An exact copy of the lines from the one containing "wire trig_v;" to the end of the records below is required, and nothing else.

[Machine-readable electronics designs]
☆ ☆ ☆ ☆ ☆ ☆ ☆

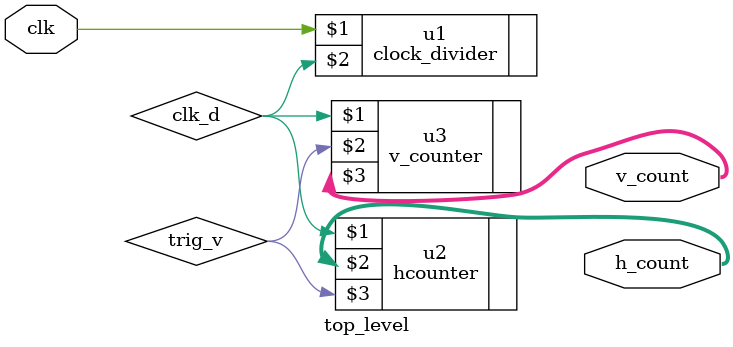
<source format=v>
`timescale 1ns / 1ps


module top_level(
    input clk,
    output [9:0]h_count,
    output [9:0]v_count
    );
    wire clk_d;
    wire trig_v;
clock_divider u1(clk, clk_d);
hcounter u2 (clk_d, h_count, trig_v);
v_counter u3 (clk_d, trig_v, v_count);

endmodule

</source>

☆ ☆ ☆ ☆ ☆ ☆ ☆

**Your solution**
    wire trig_v;
clock_divider u1(clk, clk_d);
hcounter u2 (clk_d, h_count, trig_v);
v_counter u3 (clk_d, trig_v, v_count);

endmodule

</source>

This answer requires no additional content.